In this issue of Radiology, Lee and Chatterjee et al (9) compare the performance, interobserver agreement, and interpretation time of prostate multiparametric MRI (mpMRI) and hybrid multidimensional MRI (HM-MRI) in diagnosing clinically significant prostate cancer. HM-MRI is a quantitative MRI method that provides tissue percentage estimates based on MRI data by exploiting the interdependence of measured ADC and T2 values (10). HM-MRI data evaluation uses a compartmental prostate tissue model to measure volume fractions of the lumen, epithelium, and stroma of the prostate tissue, as well as the ADC. T2 values are associated with each volume fraction. In this retrospective study with 61 patients who underwent mpMRI and HM-MRI with subsequent prostatectomy or targeted biopsy, four readers with varying experience (1–20 years) evaluated the two MRI techniques to detect prostate cancer lesions, with a 4-week washout period. Patient-level analysis revealed higher or similar area under the receiver operating characteristic curve for HM-MRI compared with mpMRI in three of four readers, and improvement was reported for the least experienced reader (0.64 vs 0.46). While HM-MRI had lower or similar sensitivity for all readers, the specificity of HM-MRI was higher in three of the readers when compared with mpMRI. Additionally, HM-MRI had higher interobserver agreement than mpMRI (Cronbach alpha, 0.88 vs 0.26) and evaluation time for HM-MRI was lower compared with that for mpMRI (73 vs 254 seconds).

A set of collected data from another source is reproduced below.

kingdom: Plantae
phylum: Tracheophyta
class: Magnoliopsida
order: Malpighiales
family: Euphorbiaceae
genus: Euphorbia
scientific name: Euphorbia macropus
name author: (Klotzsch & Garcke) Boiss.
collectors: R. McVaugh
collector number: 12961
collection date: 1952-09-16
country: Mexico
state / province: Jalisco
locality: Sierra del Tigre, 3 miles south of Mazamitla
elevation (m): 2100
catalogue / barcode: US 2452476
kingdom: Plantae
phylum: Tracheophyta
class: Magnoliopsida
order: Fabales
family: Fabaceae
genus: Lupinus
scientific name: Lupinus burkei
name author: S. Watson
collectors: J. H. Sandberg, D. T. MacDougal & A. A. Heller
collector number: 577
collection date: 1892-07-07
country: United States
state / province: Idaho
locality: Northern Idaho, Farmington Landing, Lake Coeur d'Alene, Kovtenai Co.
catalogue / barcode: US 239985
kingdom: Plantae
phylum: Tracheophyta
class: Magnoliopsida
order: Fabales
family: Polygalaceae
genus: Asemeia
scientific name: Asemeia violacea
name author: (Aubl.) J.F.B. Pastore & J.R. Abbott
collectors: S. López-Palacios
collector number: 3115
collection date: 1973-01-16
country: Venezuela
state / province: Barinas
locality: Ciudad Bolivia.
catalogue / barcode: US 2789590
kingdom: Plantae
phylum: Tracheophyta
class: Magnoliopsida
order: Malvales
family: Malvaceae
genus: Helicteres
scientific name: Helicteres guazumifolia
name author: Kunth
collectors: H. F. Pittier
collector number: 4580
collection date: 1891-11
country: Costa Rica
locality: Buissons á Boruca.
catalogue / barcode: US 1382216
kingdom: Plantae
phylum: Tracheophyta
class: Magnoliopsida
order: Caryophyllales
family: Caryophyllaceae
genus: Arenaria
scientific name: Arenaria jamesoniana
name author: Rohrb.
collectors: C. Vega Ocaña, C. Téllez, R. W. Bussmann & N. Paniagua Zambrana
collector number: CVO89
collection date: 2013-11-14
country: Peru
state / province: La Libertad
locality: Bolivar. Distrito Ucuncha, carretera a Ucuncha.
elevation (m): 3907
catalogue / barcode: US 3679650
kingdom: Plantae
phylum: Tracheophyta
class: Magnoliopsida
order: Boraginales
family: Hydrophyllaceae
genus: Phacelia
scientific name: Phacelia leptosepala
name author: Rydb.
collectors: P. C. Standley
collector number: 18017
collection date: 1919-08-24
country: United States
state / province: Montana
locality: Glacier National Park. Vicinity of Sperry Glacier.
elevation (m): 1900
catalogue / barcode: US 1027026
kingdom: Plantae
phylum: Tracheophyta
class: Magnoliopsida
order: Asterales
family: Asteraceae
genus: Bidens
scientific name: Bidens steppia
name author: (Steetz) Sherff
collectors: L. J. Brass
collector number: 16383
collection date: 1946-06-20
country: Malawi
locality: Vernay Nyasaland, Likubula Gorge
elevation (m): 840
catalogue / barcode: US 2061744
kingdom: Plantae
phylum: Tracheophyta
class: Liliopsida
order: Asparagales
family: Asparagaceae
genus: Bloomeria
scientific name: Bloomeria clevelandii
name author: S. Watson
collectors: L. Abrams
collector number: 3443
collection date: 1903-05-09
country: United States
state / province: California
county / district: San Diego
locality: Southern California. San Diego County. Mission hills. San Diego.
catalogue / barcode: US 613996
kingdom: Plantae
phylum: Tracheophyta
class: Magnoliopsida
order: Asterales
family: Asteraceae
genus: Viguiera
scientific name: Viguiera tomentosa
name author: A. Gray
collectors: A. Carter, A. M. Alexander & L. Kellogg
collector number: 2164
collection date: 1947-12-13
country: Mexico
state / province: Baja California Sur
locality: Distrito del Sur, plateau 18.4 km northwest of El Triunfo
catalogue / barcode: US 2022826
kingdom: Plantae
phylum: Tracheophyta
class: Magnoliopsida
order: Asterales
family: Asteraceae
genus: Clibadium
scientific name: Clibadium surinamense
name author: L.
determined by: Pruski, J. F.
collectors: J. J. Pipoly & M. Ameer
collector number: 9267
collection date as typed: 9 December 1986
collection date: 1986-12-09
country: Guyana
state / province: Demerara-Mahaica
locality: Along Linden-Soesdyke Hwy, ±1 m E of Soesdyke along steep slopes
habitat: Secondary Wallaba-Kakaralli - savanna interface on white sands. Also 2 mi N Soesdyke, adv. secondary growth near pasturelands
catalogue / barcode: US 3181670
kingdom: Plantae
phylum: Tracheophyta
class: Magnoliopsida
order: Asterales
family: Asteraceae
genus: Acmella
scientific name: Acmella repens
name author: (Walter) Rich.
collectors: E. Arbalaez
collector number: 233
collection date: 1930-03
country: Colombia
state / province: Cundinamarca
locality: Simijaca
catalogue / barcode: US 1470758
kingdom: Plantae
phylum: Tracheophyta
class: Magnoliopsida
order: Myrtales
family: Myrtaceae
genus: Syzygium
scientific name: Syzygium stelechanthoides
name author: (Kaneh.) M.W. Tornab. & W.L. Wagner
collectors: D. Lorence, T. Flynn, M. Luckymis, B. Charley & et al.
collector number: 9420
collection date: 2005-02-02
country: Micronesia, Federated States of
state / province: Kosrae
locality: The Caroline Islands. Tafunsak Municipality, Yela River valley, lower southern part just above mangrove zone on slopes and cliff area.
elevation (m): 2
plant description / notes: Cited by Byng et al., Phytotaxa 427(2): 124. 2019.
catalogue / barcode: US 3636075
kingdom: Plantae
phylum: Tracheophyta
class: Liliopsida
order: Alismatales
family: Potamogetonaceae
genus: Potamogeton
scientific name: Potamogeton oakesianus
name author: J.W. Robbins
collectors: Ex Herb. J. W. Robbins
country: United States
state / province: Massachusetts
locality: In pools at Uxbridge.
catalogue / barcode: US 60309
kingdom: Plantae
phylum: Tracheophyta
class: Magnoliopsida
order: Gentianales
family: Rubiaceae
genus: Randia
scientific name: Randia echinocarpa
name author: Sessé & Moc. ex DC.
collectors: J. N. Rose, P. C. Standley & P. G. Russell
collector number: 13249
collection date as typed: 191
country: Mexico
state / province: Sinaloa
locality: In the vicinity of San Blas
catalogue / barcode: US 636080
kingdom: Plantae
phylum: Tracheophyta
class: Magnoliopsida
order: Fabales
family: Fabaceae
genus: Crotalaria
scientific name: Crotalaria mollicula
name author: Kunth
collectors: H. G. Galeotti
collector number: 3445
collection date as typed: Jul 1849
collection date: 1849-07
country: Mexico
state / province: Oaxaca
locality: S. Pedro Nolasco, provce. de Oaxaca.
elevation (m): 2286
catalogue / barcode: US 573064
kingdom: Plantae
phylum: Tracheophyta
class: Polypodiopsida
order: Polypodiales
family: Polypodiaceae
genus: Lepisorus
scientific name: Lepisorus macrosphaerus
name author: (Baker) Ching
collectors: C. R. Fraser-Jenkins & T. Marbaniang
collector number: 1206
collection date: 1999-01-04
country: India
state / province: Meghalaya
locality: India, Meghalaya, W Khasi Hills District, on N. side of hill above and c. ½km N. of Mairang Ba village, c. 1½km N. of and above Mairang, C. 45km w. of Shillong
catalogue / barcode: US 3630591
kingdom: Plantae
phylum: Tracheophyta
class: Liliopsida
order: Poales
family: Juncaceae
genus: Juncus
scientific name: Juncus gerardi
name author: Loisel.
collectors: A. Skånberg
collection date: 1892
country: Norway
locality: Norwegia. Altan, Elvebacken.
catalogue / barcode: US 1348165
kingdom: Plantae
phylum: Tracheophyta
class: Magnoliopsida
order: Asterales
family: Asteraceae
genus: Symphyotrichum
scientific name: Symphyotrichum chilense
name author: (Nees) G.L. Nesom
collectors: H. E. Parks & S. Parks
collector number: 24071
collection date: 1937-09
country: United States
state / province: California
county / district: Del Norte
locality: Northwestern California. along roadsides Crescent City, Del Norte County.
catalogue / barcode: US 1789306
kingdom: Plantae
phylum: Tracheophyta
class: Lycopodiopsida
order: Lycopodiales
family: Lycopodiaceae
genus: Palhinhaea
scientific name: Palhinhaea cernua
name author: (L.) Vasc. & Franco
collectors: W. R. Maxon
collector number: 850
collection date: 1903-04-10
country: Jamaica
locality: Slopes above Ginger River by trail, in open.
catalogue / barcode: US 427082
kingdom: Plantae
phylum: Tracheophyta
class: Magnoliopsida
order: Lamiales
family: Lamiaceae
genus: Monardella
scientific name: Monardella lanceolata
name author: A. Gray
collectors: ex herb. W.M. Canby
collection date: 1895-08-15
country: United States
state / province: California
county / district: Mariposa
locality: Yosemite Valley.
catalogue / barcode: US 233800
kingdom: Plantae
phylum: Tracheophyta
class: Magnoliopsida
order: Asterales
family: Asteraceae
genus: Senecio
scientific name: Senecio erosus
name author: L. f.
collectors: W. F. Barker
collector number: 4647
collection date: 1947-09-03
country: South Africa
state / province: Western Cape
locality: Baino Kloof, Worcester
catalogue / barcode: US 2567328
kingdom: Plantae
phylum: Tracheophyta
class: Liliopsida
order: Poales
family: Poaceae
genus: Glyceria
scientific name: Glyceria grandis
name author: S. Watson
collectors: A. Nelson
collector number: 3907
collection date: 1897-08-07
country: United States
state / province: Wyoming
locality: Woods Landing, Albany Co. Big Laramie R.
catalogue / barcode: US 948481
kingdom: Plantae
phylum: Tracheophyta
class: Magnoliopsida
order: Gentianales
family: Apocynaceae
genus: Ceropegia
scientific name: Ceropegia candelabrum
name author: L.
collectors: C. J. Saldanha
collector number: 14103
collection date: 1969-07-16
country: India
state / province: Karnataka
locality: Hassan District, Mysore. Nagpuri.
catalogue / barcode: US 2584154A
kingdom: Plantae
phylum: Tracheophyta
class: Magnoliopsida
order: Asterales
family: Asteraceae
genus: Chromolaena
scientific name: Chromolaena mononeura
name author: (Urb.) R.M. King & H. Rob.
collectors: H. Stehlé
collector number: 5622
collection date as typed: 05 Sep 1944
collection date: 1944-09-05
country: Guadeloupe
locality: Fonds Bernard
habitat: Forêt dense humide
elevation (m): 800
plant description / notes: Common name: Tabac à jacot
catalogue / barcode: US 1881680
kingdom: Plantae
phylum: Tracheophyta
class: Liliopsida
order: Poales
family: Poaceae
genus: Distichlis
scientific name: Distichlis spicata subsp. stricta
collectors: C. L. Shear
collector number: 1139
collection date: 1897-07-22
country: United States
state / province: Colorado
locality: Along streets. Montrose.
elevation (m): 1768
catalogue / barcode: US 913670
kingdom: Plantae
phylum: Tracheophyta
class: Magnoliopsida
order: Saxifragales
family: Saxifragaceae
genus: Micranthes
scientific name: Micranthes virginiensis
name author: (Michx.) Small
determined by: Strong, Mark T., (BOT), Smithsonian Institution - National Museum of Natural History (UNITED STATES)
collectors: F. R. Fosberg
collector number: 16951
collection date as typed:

Information about tissue composition obtained from prostate MRI not only enables detection of cancer-suspicious foci, but it can also assist prediction of prostate cancer aggressiveness. Traditionally, ADC values have been reported to negatively correlate with tumor Gleason scores; however, their variation and error rate limit their routine use (7). HM-MRI uses quantitative signal features from two pulse sequences and aims to predict lumen, epithelium, and stroma compositions of the prostate tissue. These tissue features are also used to detect and categorize prostate cancers during histopathologic evaluations. Therefore, HM-MRI has a good potential to predict prostate tissue composition in a quantitative fashion. Cancer detection and interobserver agreement results of their retrospective study are quite promising in using a quantitative MRI method for prostate cancer diagnosis.
The study by Lee and Chatterjee et al (9) has some limitations. It is a retrospective study with a relatively small sample size, which does not allow detailed analyses such as zonal lesion detection performance. The study sample does not include a true-negative control group, and the readers are from the same institution where the imaging research was conducted, which might result in an inevitable recall bias.
In summary, quantitative prostate MRI methods have an important potential to enable objective, consistent performance for lesion detection and characterization tasks during radiology readouts. Lee and Chatterjee et al report promising diagnostic performance metrics and interreader agreement for HM-MRI in comparison with mpMRI. The HM-MRI pulse sequence can further assist the current efforts for optimizing prostate MRI acquisition and interpretation. Like every other new imaging technique, HM-MRI needs further evaluation in prospective multicenter studies that include scanners from multiple vendors.
Footnotes
Disclosures of conflicts of interest: B.T. Cooperative research and development agreements with NVIDIA and Philips; royalties from the National Institutes of Health; patents in the field of artificial intelligence.